Moments later, she strolled out with my small package of nutritional supplements (how boring, I know). She slapped it on the counter and pulled out a device that looked like a credit card reader on steroids — part scanner, part police taser.
As she tapped buttons, it chirped at the QR code on my phone. Then she shoved my phone back across the counter and grunted, “Sim, sim.” Which, in Portuguese, is pronounced “Sing, sing” and means “Yes, yes.” To sound like a local, you always repeat your yes — or thoughtfully stretch it out like you’re contemplating the effects of nuclear physics. And that was it. Another “first” successfully navigated. Returning to today, hopefully my delivery will arrive soon, via driver, scooter, helicopter, or alien landing.
For immigrants, everyday tasks require more thought, brain cells, courage, and a reliable language translator. It can be exhausting. Gone are the days of running errands on a lunch hour. Now it involves a slower pace, whether by public transportation or just hoofin´ it with bags in tow. But that´s alright. Immigrants embrace change and are up to the challenge of learning everything again. That´s EVERYTHING! It’s the small price to live a life untethered, full of exploration, and yes, firsts.

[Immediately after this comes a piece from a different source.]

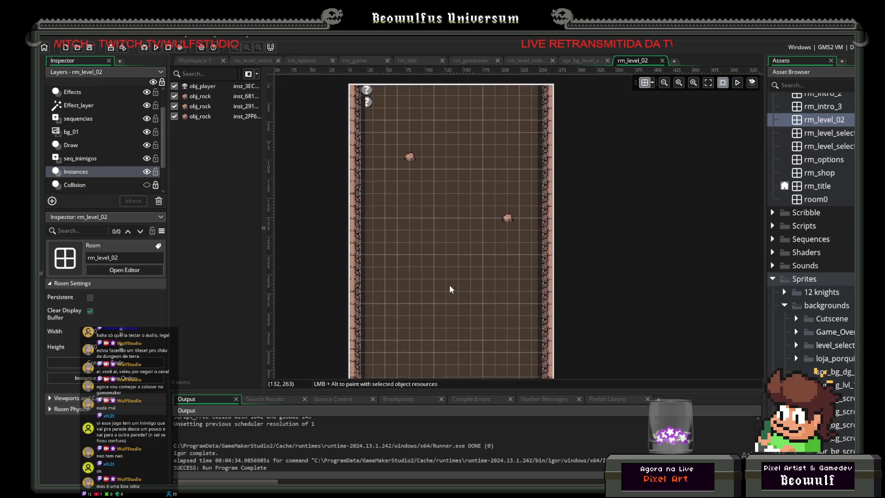
scroll(436, 300, "down", 15)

With the new year comes more “firsts” for all of us — good or bad, planned or surprising. In 2026, we’ll say goodbye and hello, take chances, learn new technology, and, with any luck, weave in travel, love, and hope along the way.
For this little traveler, there are significant firsts on the horizon — which you’ll just have to watch for. Until then, if you see me out and about fanning my plump duck lips, sporting a pearly white smile on my way to pick up a mystery package, know that I´m experiencing firsts in my life too, all while encouraging you to do the same.